Search code examples
pythonregexpython-2.7python-3.xnames

python regular expressions - how to get all the names in a line?


How do i get the names from the line like below, using regex ??

line #1==> 
Elector's Name: Surpam Badurubai Elector's Name: Madavimaru Elector's Name: Madavitannubai 

line #2==>
Elector's Name: GEDAM KARNU Elector's Name: GEDAM BHEEM BAI Elector's Name: Surpam Rajeshwar Rav

I've tried

regex = "\s*Elector\'s\sName\:\s([[a-zA-z]*\s[a-zA-z]*\s*[a-zA-z]*]*)\s" 
re.findall(regex, line)

It was working for line 1 but is not able to fetch the last name. For line 2, it only fetched 'Surpam Rajeshwar' from the last name but it actually has 3 words in it.
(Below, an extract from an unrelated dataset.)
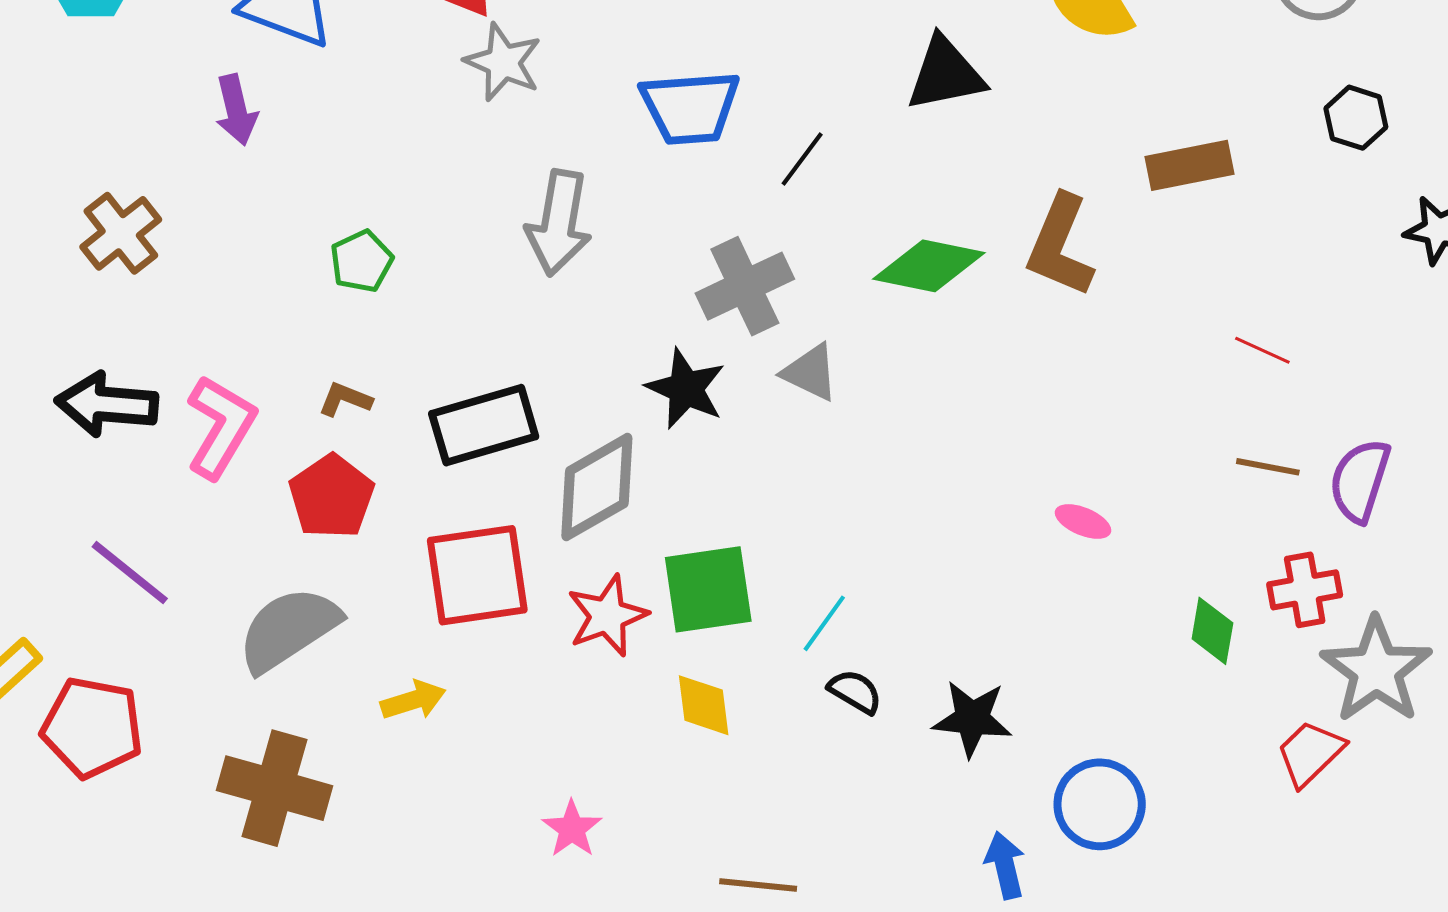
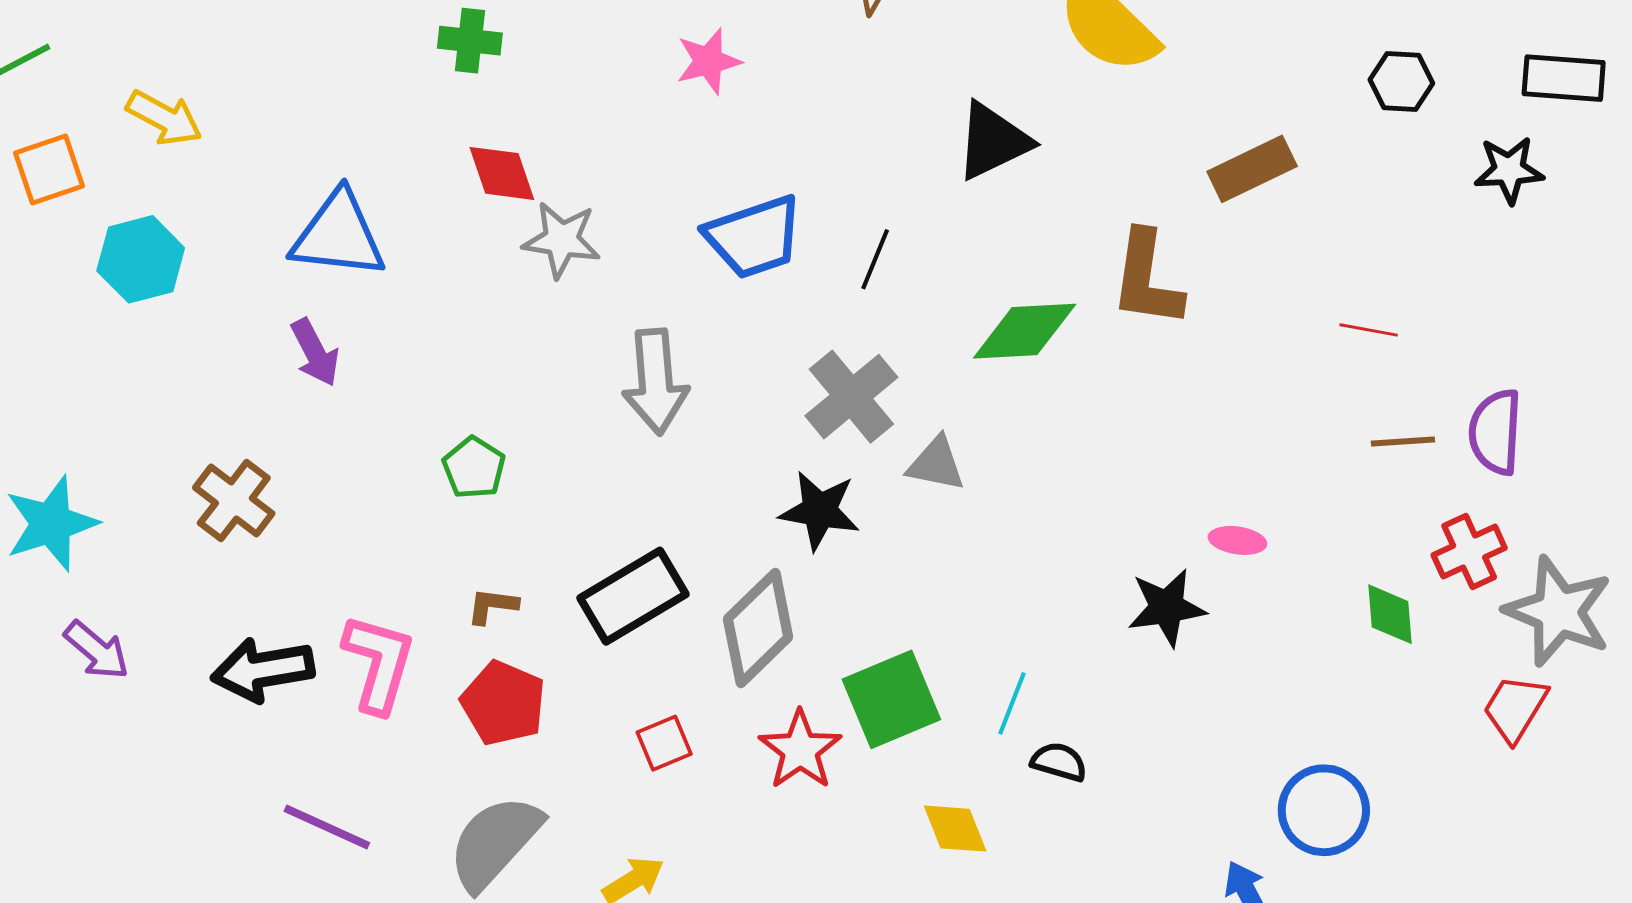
red square: (477, 575) -> (664, 743), size x0.5
yellow diamond: (704, 705) -> (955, 829), moved
black star: (972, 719) -> (1167, 607), moved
I Appreciate, if someone could help me with this or suggest me a different way to get the names. !!


Solution

  • You may do that without a regex by splitting with Elector's Name:, stripping the resulting items from whitespace and dropping all empty items:

    ss = ["Elector's Name: Surpam Badurubai Elector's Name: Madavimaru Elector's Name: Madavitannubai",
       "Elector's Name: GEDAM KARNU Elector's Name: GEDAM BHEEM BAI Elector's Name: Surpam Rajeshwar Rav"]
    for s in ss:
        print(filter(None, [x.strip() for x in s.split("Elector's Name:")]))
    

    See a Python demo, output:

    ['Surpam Badurubai', 'Madavimaru', 'Madavitannubai']
    ['GEDAM KARNU', 'GEDAM BHEEM BAI', 'Surpam Rajeshwar Rav']
    

    Just in case you want to study regex, here is a possible regex based solution:

    re.findall(r"Elector's Name:\s*(.*?)(?=\s*Elector's Name:|$)", s) 
    

    See another Python demo

    Pattern details

    • Elector's Name: - a literal substring
    • \s* - 0+ whitespaces
    • (.*?) - Group 1 (this value is returned by re.findall): any 0+ chars other than line break chars (with re.DOTALL, including them) as few as possible
    • (?=\s*Elector's Name:|$) - a positive lookahead that requires 0+ whitespaces and Elector's Name: after them or the end of string ($) immediately to the right of the current location.